Crazy this game actually has alternative quest solutions for the backgrounds, I could walk into the Arasaka Industrial complex by convincing a guard that I am still an Araska Counter-Intelligence officer and upload the hack without being bothered.
Why isn't there more stuff like this?
My guess is that they started with the intention to add as much detail as they could but quickly came against the realities of deadlines :-P.
I, for one, feel glad that a PC version of a game finally shits on its console version, not vice versa (as it usually is).
It isn't really the PC version that shits on consoles though, it is more that all versions have issues and high end PCs can ignore most of them through sheer brute force. You can see that with the high end consoles (Series X) also not having issues while low end PCs (like low end consoles) having issues too.
Nah, the interface was made for consoles
Try crafting uncommon components from common components. Several thousand common component worth. Also selling dozen items selling each item refreshes the whole inventory, taking a second. What the fuck.
The interface was absolutely designed with gamepads in mind
Not at all. I played the game with a gamepad and the UI was absolutely awful with it - you control a virtual mouse cursor and "click" on things with the A button, if anything between mouse and gamepads, the UI is designed more with mice in mind (and by "designed" i mean they did a mouse-based implementation first and didn't bother adapting it for a gamepad).
It is just bad regardless of input method.
FEAR's AI is better than every FPS I've played since. I don't understand why they don't just outsource that AI. Lazy devs can buy it and modify it slightly.
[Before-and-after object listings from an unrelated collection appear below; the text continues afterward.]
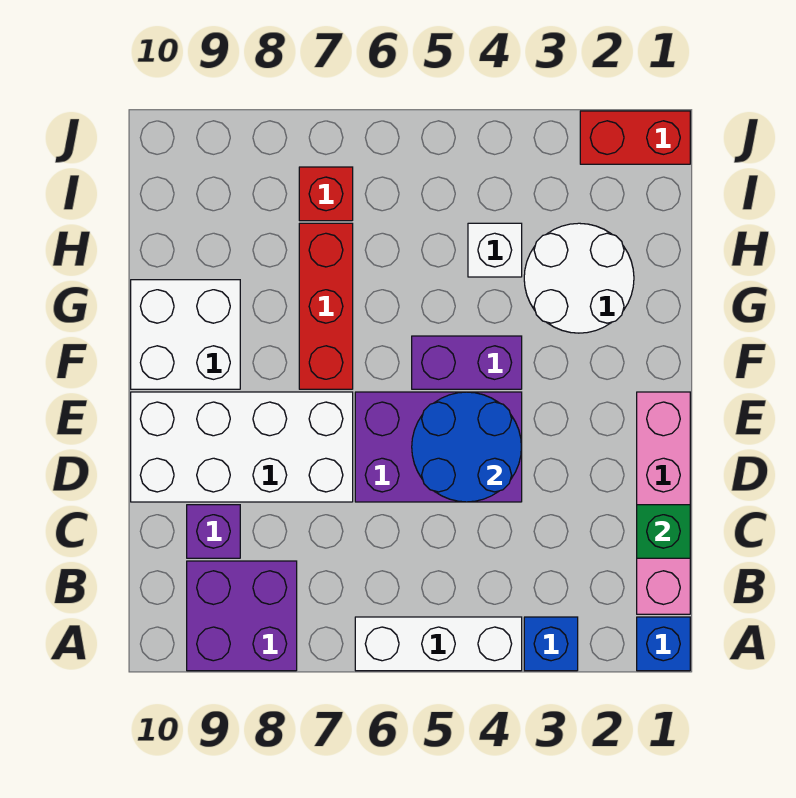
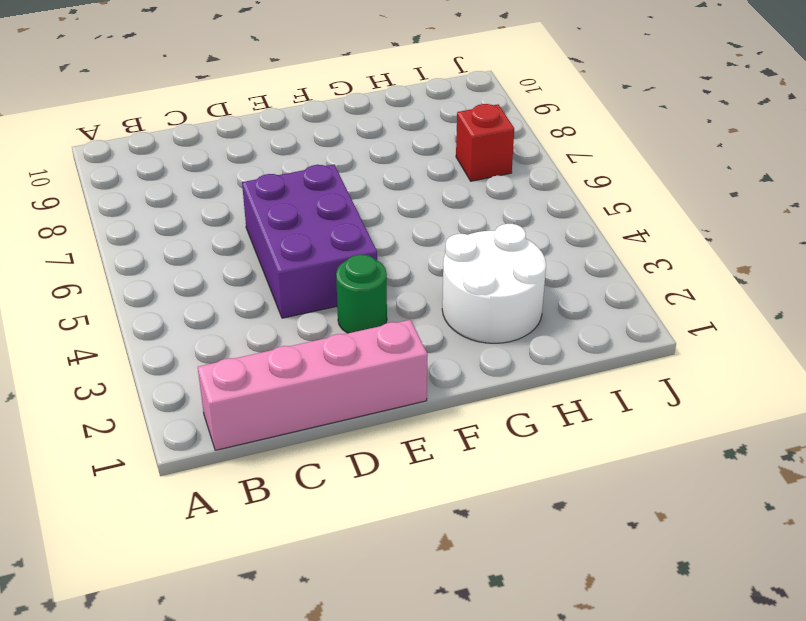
green round brick E3 level 1 -> none
none -> blue brick A1 level 1
none -> blue brick A3 level 1
none -> white brick A4:A6 level 1

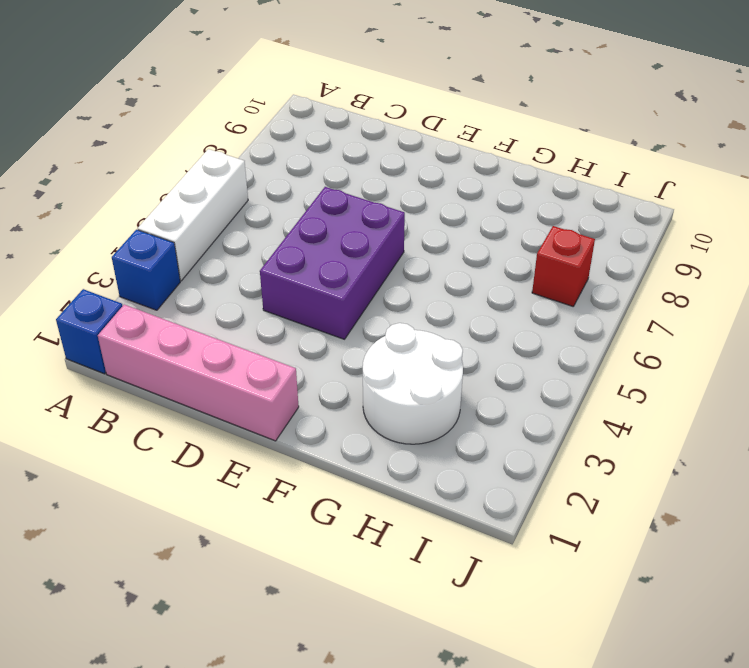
none -> purple brick A8:B9 level 1
none -> purple brick C9 level 1
none -> white brick D7:E10 level 1

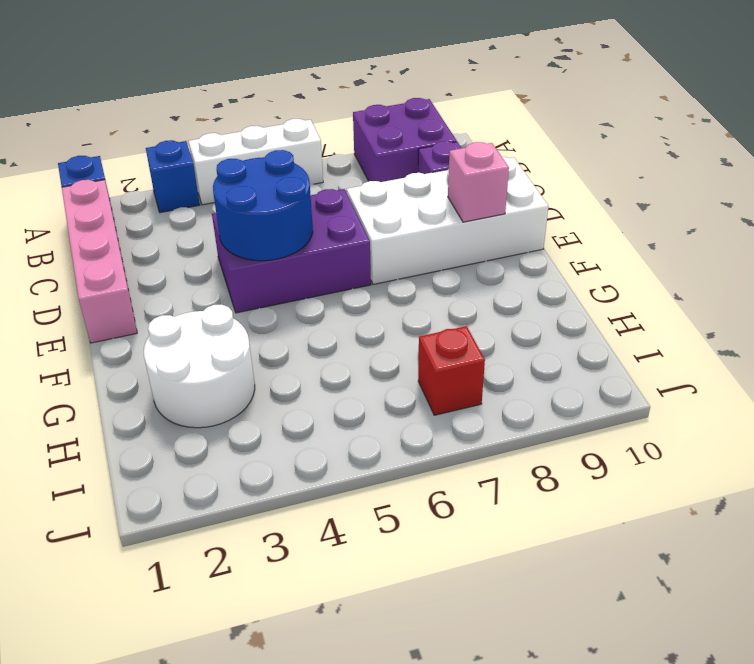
pink brick E9 level 2 -> none
none -> purple brick F4:F5 level 1
none -> red brick F7:H7 level 1
none -> white brick F9:G10 level 1

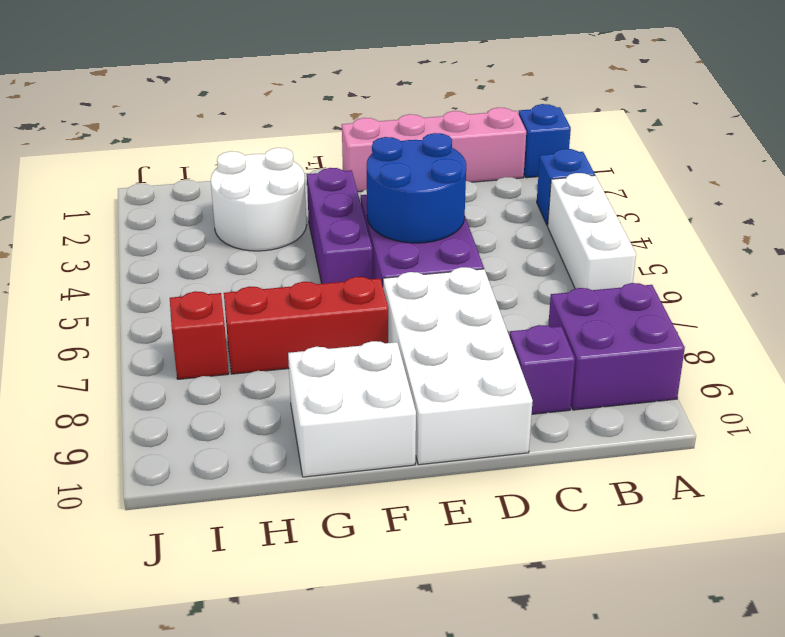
purple brick F3:F5 level 1 -> purple brick F4:F5 level 1
none -> white brick H4 level 1
none -> red brick J1:J2 level 1
none -> green brick C1 level 2

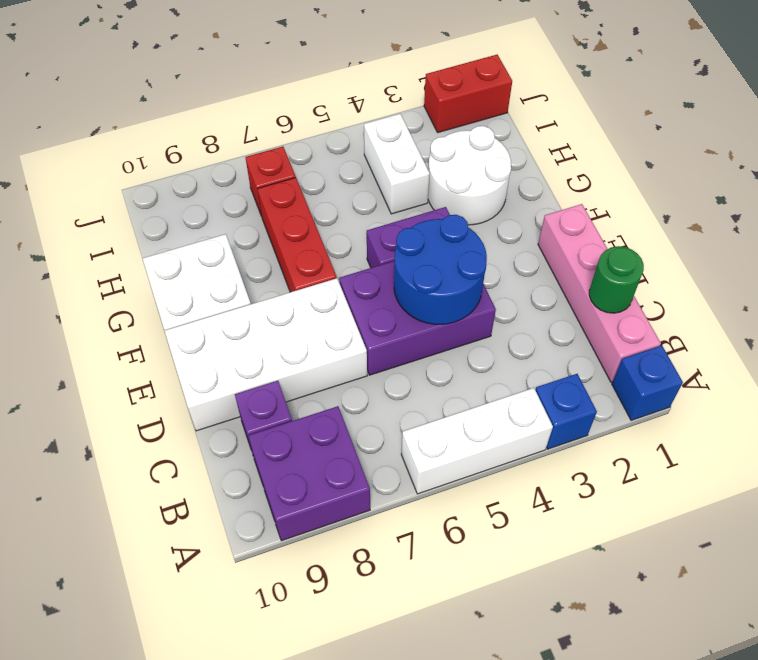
green round brick C1 level 2 -> green brick C1 level 2
white brick H4:I4 level 1 -> white brick H4 level 1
FEAR's goal-based AI is actually somewhat common nowadays (and FWIW it wasn't the first game to use goals in its AI - Quake 3's bots also had a -much simpler- goal-based approach, though FEAR was probably the first SP game to use it), though decision trees and finite state machines are still much more common - largely because they are more predictable than goal-based AI, after all...
As far as I know FEAR has custom AI scripts for special encounters, that is why encounter design is so good
...FEAR doesn't use any custom script for combat and this was actually an issue the team had in a few cases where they wanted something specific. It is also why other games rarely use the method.
FEAR does a great job at showing off their AI and the levels are designed around the AI, which isn't as common with other games (regardless of their use of goal-based AI) - especially nowadays when you have different teams working in level design (which also often tries to be varied and more realistic - it wasn't a coincidence that FEAR 2's AI felt worse even if from a technical perspective it was improved from the first game).
DOOM 2016 is another. Mostly because ID hadn't made much of any value, pretty but boring games.
ID is largely different people nowadays, especially those who actively worked on the games. From their earlier days only Kevin Cloud is still there and he mainly worked as an artist.